Ein bisschen fühlt es sich nun ja schon so an, als ob ich zuhause wäre, doch die letzte Etappe liegt noch vor mir. Für mich fühlt es sich noch völlig unreal an, nur noch ein paar Tage von zuhause entfernt zu sein. Berlin – Wien bin ich schon so oft mit dem Flugzeug, dem Bus, dem Zug, oder dem Auto gefahren. Mit dem Rad wird es nun eine Premiere werden. Doch ich freue mich schon tierisch darauf. Bis Prag sind es nur doch drei Tage Fahrt, dann nur noch zwei Tage bis zu meinen Eltern und dann nur noch drei Tage bis nach Wien. Wenn ich es mit einem einzigen Wort beschreiben müsste, dann würde ich einfach sagen: UNGLAUBLICH
Unglaublich, obwohl ich alles selbst erlebt habe und auch noch erleben werden, doch selbst bei beinen Erzählungen wirkt vieles so unreal. Die Strecken so weit, die Zeiträume so lange und die Vorstellungskraft irgendwie beschränkt. Ich bin gespannt, wie lange es dauern wird, bis ich meine eigene Reise zur Gänze verstanden habe. Gerade jetzt, da ich vieles aus den vergangenen Monaten wieder erzähle und mir Leute unzählige Fragen stellen, beginne ich damit, das Erlebte langsam zu verstehen.
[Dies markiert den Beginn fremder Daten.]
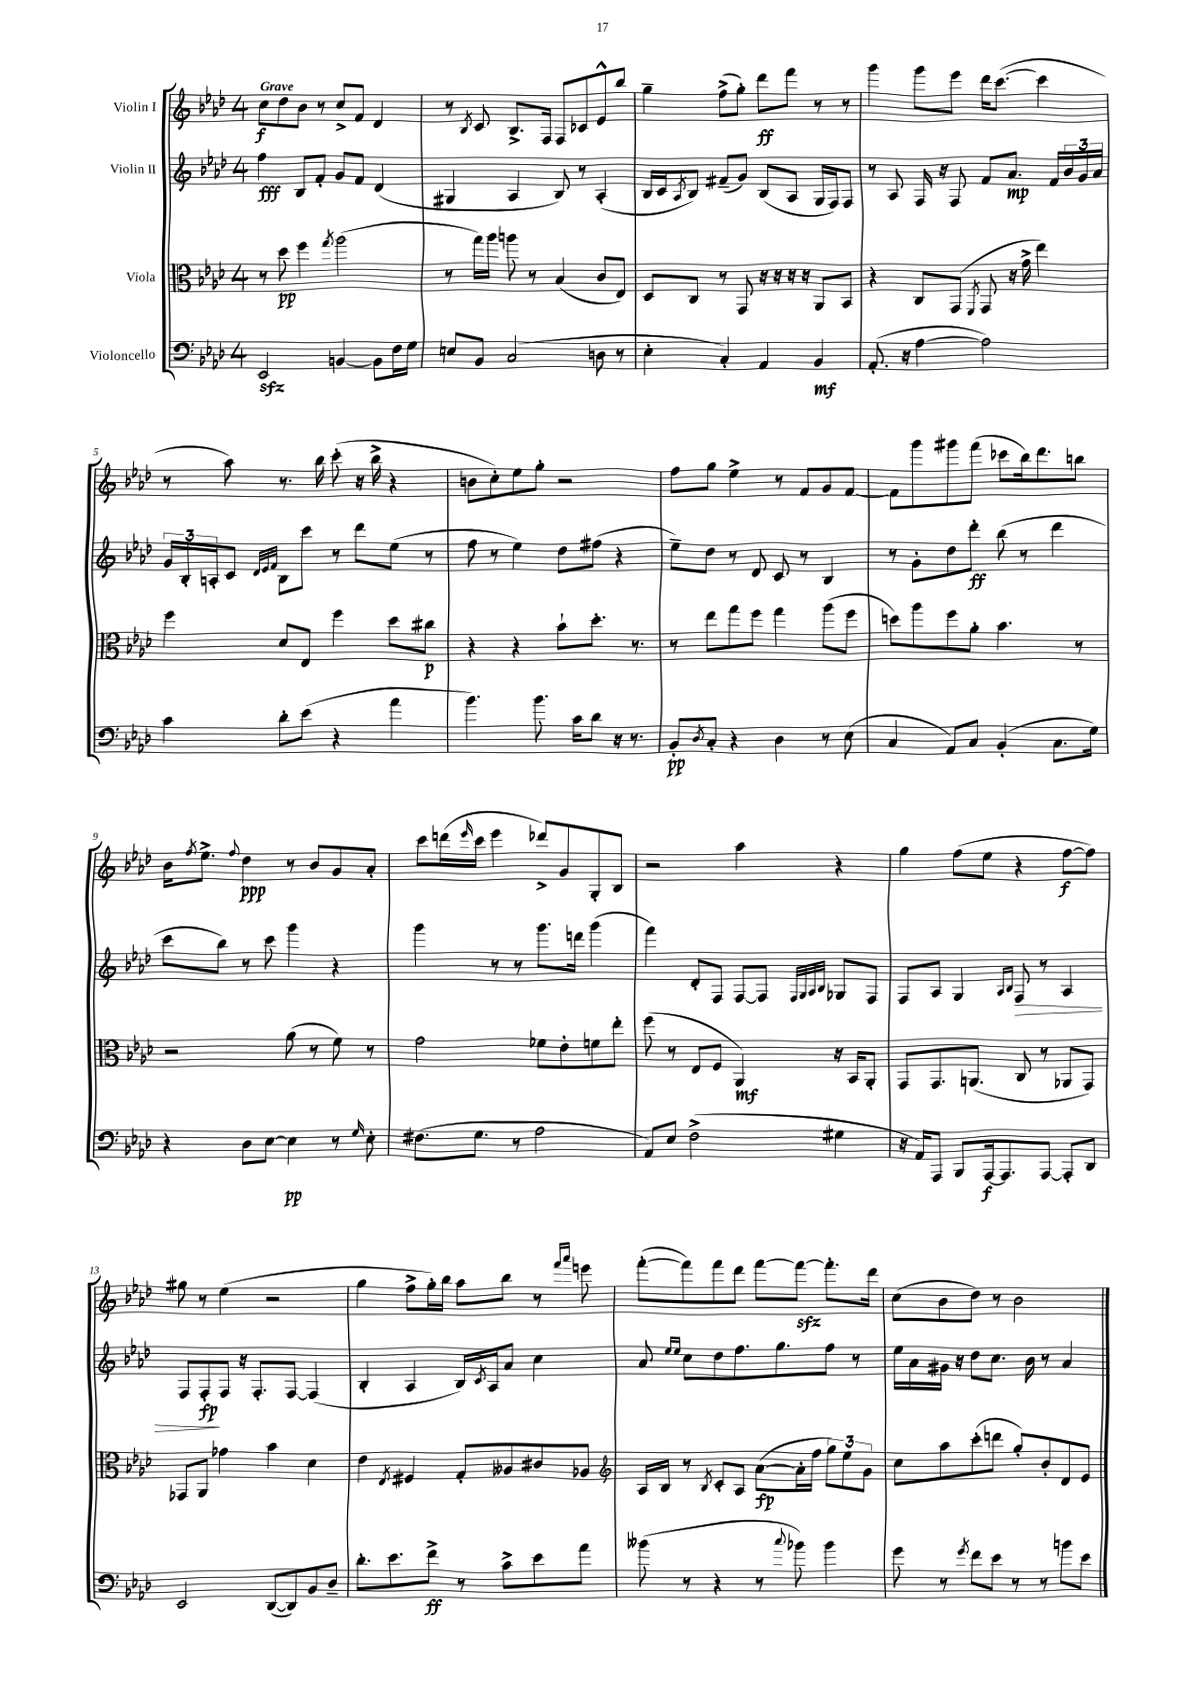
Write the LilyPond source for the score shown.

<<
\new StaffGroup <<
\new Staff = "s0" \with { instrumentName = "Violin I" } {
    \clef treble \key aes \major \once \override Staff.TimeSignature.style = #'single-digit \time 4/4 \tempo "Grave"
    c''8\f des''8 bes'8 r8 c''8-> f'8 des'4 |
    r8 \acciaccatura { bes8 } c'8 bes8.-> f16 f8 ces'8 ees'8-^ bes''8 |
    g''4-- f''8->( g''8-.) des'''8\ff f'''8 r8 r8 |
    g'''4 g'''8 ees'''8 des'''16 c'''8.~( c'''4 |
    r8 aes''8) r8. bes''16 c'''8-.( r16 bes''16-> r4 |
    b'8 c''8-.) ees''8 g''8-. r2 |
    f''8 g''8 ees''4-> r8 f'8 g'8 f'8~ |
    f'8 g'''8 gis'''8 f'''8( ces'''8 bes''16) des'''8. b''8 |
    bes'16 \acciaccatura { f''8 } ees''8.-> \appoggiatura { f''8 } des''4\ppp r8 bes'8 g'8 aes'8-. |
    c'''8 d'''16( \grace { ees'''16 } c'''16 ees'''4 des'''8->) g'8 g8-. bes8 |
    r2 aes''4 r4 |
    g''4 f''8( ees''8 r4 f''8~\f f''8) |
    gis''8 r8 ees''4( r2 |
    g''4 f''8-> g''16-.) bes''16 aes''8 bes''8 r8 \grace { f'''16 aes'''16 } e'''8 |
    f'''8~-.( f'''8) f'''8 des'''8 f'''8~ f'''8~\sfz f'''8.-. des'''16 |
    c''8( bes'8 des''8) r8 bes'2 \bar "|." |
}
\new Staff = "s1" \with { instrumentName = "Violin II" } {
    \clef treble \key aes \major \once \override Staff.TimeSignature.style = #'single-digit \time 4/4
    f''4\fff bes8 f'8-. g'8 f'8 des'4( |
    gis4 aes4 bes8) r8 aes4-.( |
    bes16 c'16 \acciaccatura { aes8 } bes8) fis'8--( g'8) bes8( aes8 g16 f16) f8 |
    r8 aes8 f16 r16 f8 f'8 aes'8.\mp f'16 \tuplet 3/2 { bes'16 g'16 aes'16 } |
    \tuplet 3/2 { g'16 bes16-. a16-. } c'8 \grace { des'32 ees'32 f'32 } bes8 c'''8 r8 des'''8 ees''8( r8 |
    f''8 r8 ees''4) des''8 fis''8( r4 |
    ees''8--) des''8 r8 des'8 c'8 r8 bes4 |
    r8 g'8-. des''8 des'''8-.\ff bes''8( r8 des'''4 |
    c'''8 bes''8) r8 c'''8 g'''4 r4 |
    g'''4 r8 r8 g'''8. d'''16 g'''4( |
    f'''4) des'8-. f8 f8~ f8 \grace { f32 g32 aes32 bes32 } ges8 f8 |
    f8 aes8 g4 \grace { aes16 bes16 } f8\> r8 aes4 |
    f8 f8-.\fp\! f8 r16 f8.-. f8~ f4( |
    bes4-. aes4 bes16) \acciaccatura { c'8 } aes16 aes'8 c''4 |
    aes'8 \grace { ees''16 ees''16 } c''8 des''8 f''8. g''8. f''8 r8 |
    ees''16 aes'16 gis'16 r16 des''8 c''8. bes'16 r8 aes'4 \bar "|." |
}
\new Staff = "s2" \with { instrumentName = "Viola" } {
    \clef alto \key aes \major \once \override Staff.TimeSignature.style = #'single-digit \time 4/4
    r8 des''8\pp f''4 \acciaccatura { g''8 } aes''2( |
    r8 g''16) aes''16 a''8 r8 bes4( c'8 ees8) |
    des8 c8 r8 g,8 r16 r16 r16 r16 aes,8 bes,8 |
    r4 c8 g,8( \acciaccatura { f,8 } g,8 r16 g'16-> ees''4) |
    f''4 des'8 ees8 f''4 des''8 cis''8\p |
    r4 r4 bes'8-! des''8.-. r8. |
    r8 ees''8 g''8 f''8 g''4 aes''8( f''8 |
    d''8) aes''8 f''8 aes'8-. bes'4. r8 |
    r2 aes'8( r8 f'8) r8 |
    g'2 fes'8 ees'8-. f'8 ees''8-. |
    f''8( r8 ees8 f8 aes,4\mf) r16 bes,16 aes,8-. |
    g,8 g,8. a,8.( c8 r8 aes,8 g,8) |
    ges,8 aes,8 ges'4 bes'4 des'4 |
    ees'4 \acciaccatura { ees8 } fis4 g8-. aeses8 cis'8 aes8 |
    \clef treble aes16 bes16 r8 \acciaccatura { bes8 } c'8-. aes8 aes'8~\fp( aes'16-. f''16 \tuplet 3/2 { g''8) ees''8 g'8 } |
    c''8 aes''8 c'''8-.( d'''8 g''8-.) bes'8-. des'8 ees'8 \bar "|." |
}
\new Staff = "s3" \with { instrumentName = "Violoncello" } {
    \clef bass \key aes \major \once \override Staff.TimeSignature.style = #'single-digit \time 4/4
    ees,2\sfz b,4~ b,8 f16 g16 |
    e8 bes,8 c2( d8 r8 |
    ees4-. c4-.) aes,4 bes,4\mf |
    aes,8.-.( r16 aes4~ aes2) |
    c'4 des'8-. ees'8( r4 aes'4 |
    bes'4.) bes'8. c'16 des'8 r16 r8. |
    bes,8-.\pp \acciaccatura { des8 } c8-. r4 des4 r8 ees8( |
    c4 aes,8) c8 bes,4-.( c8. g16) |
    r4 des8 ees8~ ees4\pp r8 \grace { g16 } ees8-. |
    fis8.( g8. r8 aes2 |
    aes,8) ees8 f2->( gis4 |
    r16 aes,16) aes,,8 bes,,8 aes,,16~\f aes,,8. aes,,8~ aes,,8-. des,8 |
    ees,2 des,8~( des,8) bes,8 des8-- |
    des'8.-. ees'8. f'8->\ff r8 c'8-> ees'8 aes'8 |
    beses'8( r8 r4 r8 \appoggiatura { c''8 } bes'8) bes'4 |
    g'8 r8 \acciaccatura { g'8 } f'8 ees'8 r8 r8 b'8 ees'8 \bar "|." |
}
>>
>>
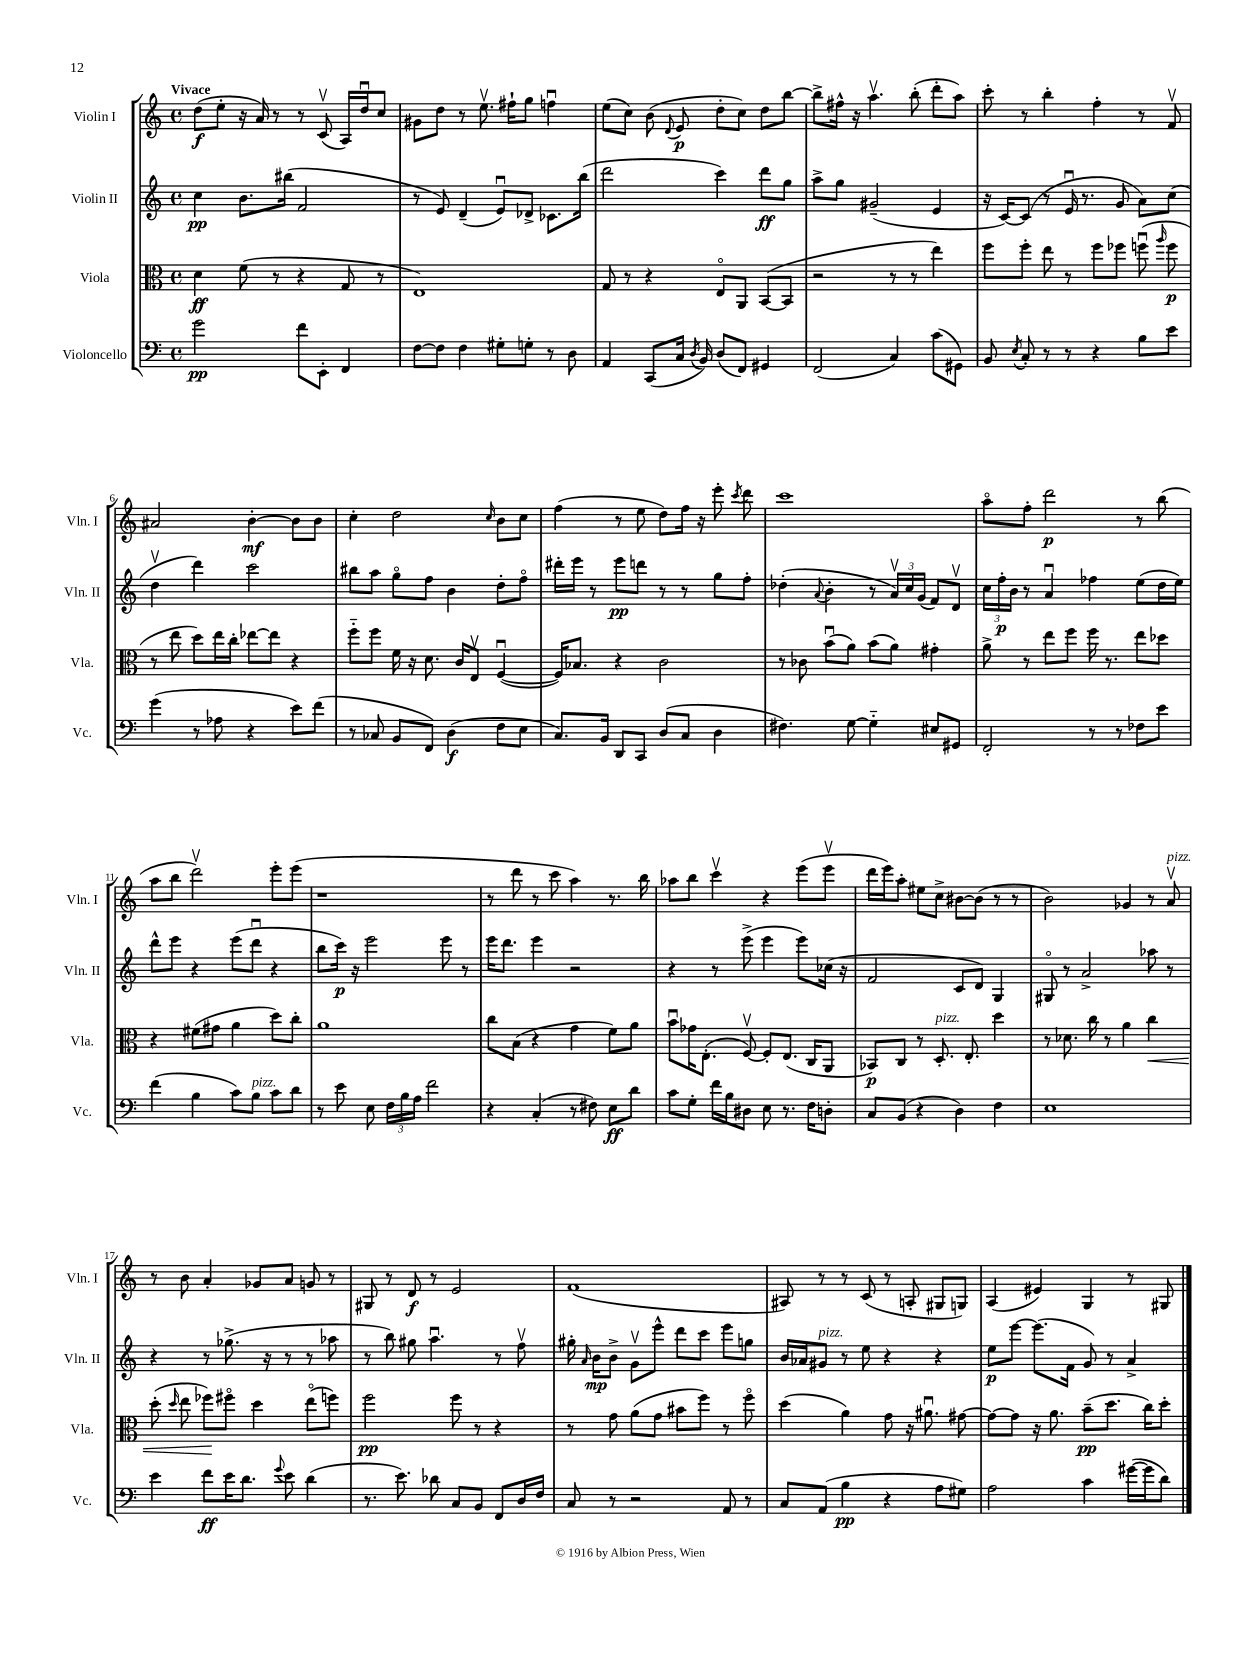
<<
\new StaffGroup <<
\new Staff = "s0" \with { instrumentName = "Violin I" shortInstrumentName = "Vln. I" } {
    \clef treble \key c \major \defaultTimeSignature \time 4/4 \tempo "Vivace"
    \autoBeamOff d''8[\f( e''8]-. r16 a'16) r8 r8 c'8\upbow( a16[) d''16\downbow c''8] |
    gis'8[ d''8] r8 e''8.\upbow fis''16[-! g''8] f''4\downbow |
    e''8[( c''8]) b'8( \appoggiatura { d'8 } e'8\p d''8[-. c''8]) d''8[ b''8]~ |
    b''8[-> fis''16]-^ r16 a''4.\upbow b''8-.( d'''8[-. a''8]) |
    c'''8-. r8 b''4-. f''4-. r8 f'8\upbow |
    ais'2 b'4~-.\mf b'8[ b'8] |
    c''4-. d''2 \grace { c''16 } b'8[ c''8] |
    f''4( r8 e''8 d''8[) f''16] r16 e'''8-. \acciaccatura { c'''8 } d'''8 |
    c'''1 |
    a''8[\flageolet f''8]-. d'''2\p r8 b''8( |
    a''8[ b''8] d'''2\upbow) e'''8[-. e'''8]( |
    r1 |
    r8 d'''8 r8 c'''8 a''4) r8. b''16 |
    aes''8[ b''8] c'''4\upbow r4 e'''8[( e'''8]\upbow |
    d'''16[ e'''16) a''8]-. eis''8[ c''8]-> bis'8[~ bis'8]( r8 r8 |
    b'2) ges'4 r8 a'8\upbow^\markup { \italic "pizz." } |
    r8 b'8 a'4-. ges'8[ a'8] g'8 r8 |
    gis8 r8 d'8\f r8 e'2 |
    f'1( |
    ais8) r8 r8 c'8( r8 a8-. gis8[ g8]) |
    a4( eis'4) g4 r8 gis8 \bar "|." |
}
\new Staff = "s1" \with { instrumentName = "Violin II" shortInstrumentName = "Vln. II" } {
    \clef treble \key c \major \defaultTimeSignature \time 4/4
    \autoBeamOff c''4\pp b'8.[ bis''16]( f'2 |
    r8 e'8) d'4--( e'8[\downbow) des'8]-> ces'8.[ b''16]( |
    d'''2 c'''4) d'''8[\ff g''8] |
    a''8[-> g''8] gis'2--( e'4 |
    r16 c'16[~) c'8]( r8 e'16\downbow r8. g'8 a'8[) c''8]( |
    d''4\upbow d'''4) c'''2 |
    bis''8[ a''8] g''8[\flageolet f''8] b'4 d''8[-. f''8]\flageolet |
    dis'''16[-. e'''16] r8 e'''8[\pp d'''8] r8 r8 g''8[ f''8]-. |
    des''4-.( \appoggiatura { a'8 } b'4-. r8 \tuplet 3/2 { a'16[\upbow) c''16 g'16]( } f'8[) d'8]\upbow |
    \tuplet 3/2 { c''16[ f''16-.\p b'16] } r8 a'4\downbow fes''4 e''8[( d''16 e''16]) |
    d'''8[-^ e'''8] r4 e'''8[( d'''8]\downbow r4 |
    b''8[ c'''16]\p) r16 e'''2 e'''8 r8 |
    e'''16[ d'''8.] e'''4 r2 |
    r4 r8 e'''8->( e'''4 e'''8[) ces''16]( r16 |
    f'2 c'8[ d'8]) g4 |
    gis8\flageolet r8 a'2-> aes''8 r8 |
    r4 r8 ges''8.->( r16 r8 r8 aes''8 |
    r8 b''8) gis''8 a''4.\downbow r8 f''8\upbow |
    gis''16-. \grace { a'16 } b'16[\mp b'8]-> g'8[\upbow e'''8]-^ d'''8[ c'''8] e'''8[ g''8] |
    b'16[ aes'16 gis'8]^\markup { \italic "pizz." } r8 e''8 r4 r4 |
    e''8[\p e'''8]~ e'''8.[( f'16] g'8) r8 a'4-> \bar "|." |
}
\new Staff = "s2" \with { instrumentName = "Viola" shortInstrumentName = "Vla." } {
    \clef alto \key c \major \defaultTimeSignature \time 4/4
    \autoBeamOff d'4\ff f'8( r8 r4 g8 r8 |
    e1) |
    g8 r8 r4 e8[\flageolet a,8] b,8[~( b,8] |
    r2 r8 r8 e''4) |
    f''8[ f''8]-. e''8 r8 f''8[ fes''8] f''8\downbow( \grace { a''16 } f''8\p |
    r8 e''8 d''8[) e''16 c''16]-. ees''8[~ ees''8] r4 |
    f''8[-_ f''8] f'16 r16 d'8. c'16[ e8]\upbow f4~\downbow( |
    f16[) bes8.] r4 c'2 |
    r8 ces'8 b'8[\downbow( a'8]) b'8[( a'8]) gis'4-. |
    a'8-> r8 e''8[ f''8] f''16 r8. e''8[ des''8] |
    r4 fis'8[( gis'8] a'4 d''8[) c''8]-. |
    a'1 |
    c''8[ b8]( r4 g'4 f'8[) a'8] |
    b'8[\downbow ges'16 e8.]-.( f8~\upbow) f8[-. e8.]( c16[ a,8] |
    bes,8[\p) c8] r8 d8.-.^\markup { \italic "pizz." } e8.-. d''4 |
    r8 des'8. c''16 r8 a'4 c''4\< |
    d''8-.( \grace { d''16 } e''8 fes''8[\!) fis''8]\flageolet d''4 e''8[\flageolet( f''8]) |
    f''2\pp f''8 r8 r4 |
    r8 g'8 a'8[( g'8] bis'8[ f''8]) r8 f''8\flageolet |
    d''4( a'4) g'8 r16 ais'8.\downbow gis'8~ |
    gis'8[~ gis'8] r16 a'8. b'8[--\pp( d''8.] c''16[) d''8]-. \bar "|." |
}
\new Staff = "s3" \with { instrumentName = "Violoncello" shortInstrumentName = "Vc." } {
    \clef bass \key c \major \defaultTimeSignature \time 4/4
    \autoBeamOff g'2\pp f'8[ e,8]-. f,4 |
    f8[~ f8] f4 gis8[-. g8]-. r8 d8 |
    a,4 c,8[( c16] \acciaccatura { d8 } b,16) d8[( f,8]) gis,4 |
    f,2( c4) c'8[( gis,8]) |
    b,8 \acciaccatura { e8 } c8-. r8 r8 r4 b8[ e'8] |
    g'4( r8 aes8 r4 e'8[) f'8]( |
    r8 ces8 b,8[ f,8]) d4\f( f8[ e8] |
    c8.[) b,16] d,8[ c,8] d8[( c8] d4 |
    fis4.) g8~ g4-_ eis8[ gis,8] |
    f,2-. r8 r8 fes8[ e'8] |
    f'4( b4 c'8[) b8]^\markup { \italic "pizz." } c'8[ d'8] |
    r8 e'8 e8 \tuplet 3/2 { f16[ b16 a16] } f'2 |
    r4 c4-.( r8 fis8) e8[\ff d'8] |
    c'8[ g8]-. f'16[ b16 dis8] e8 r8. f16[ d8]-. |
    c8[ b,8]( r4 d4) f4 |
    e1 |
    e'4 f'8[\ff e'16 d'8.] \appoggiatura { g'8 } e'8 d'4( |
    r8. e'8.) des'8 c8[ b,8] f,8[ d16 f16] |
    c8 r8 r2 a,8 r8 |
    c8[ a,8]( b4\pp r4 a8[ gis8]) |
    a2 c'4 gis'16[~( gis'16 d'8]) \bar "|." |
}
>>
>>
Ich gehe mal davon aus, dass dies durchaus noch ein längerer Prozess werden wird.
In Leipzig treffe ich nun auch wieder mit Natascha und Friedemann zusammen, dem Deutschen Tandempaar, das ich in der Türkei und auch in Georgien getroffen hatte. Wie gesagt, der Kreis beginnt sich zu schließen. Beim Gedanken an die noch vor mir liegenden Etappen werde ich schon ganz unruhig, die Vorfreude wächst immer noch Tag für Tag und ein klein wenig aufgeregter werde ich auch schon jeden Tag.
Manche Radreisenden hatten mir erzählt, dass der schwierigste Teil der gesamten Reise wohl das Heimkommen werden würde. Für mich war der schwierigste Teil wohl eher das Losfahren und das Heimkommen entpuppt sich als ein überaus schöner Teil. Noch immer bin ich froh darüber, nicht mit Zug, oder Flugzeug den direkten Weg nach Hause gewählt zu haben. Die langsame Annäherung hat durchaus ihren Reiz.
Noch knapp 1000 Kilometer liegen vor mir – hört sich viel an, ist es aber nicht… Im Vergleich zu dem, was schon hinter mir liegt, ein Katzensprung!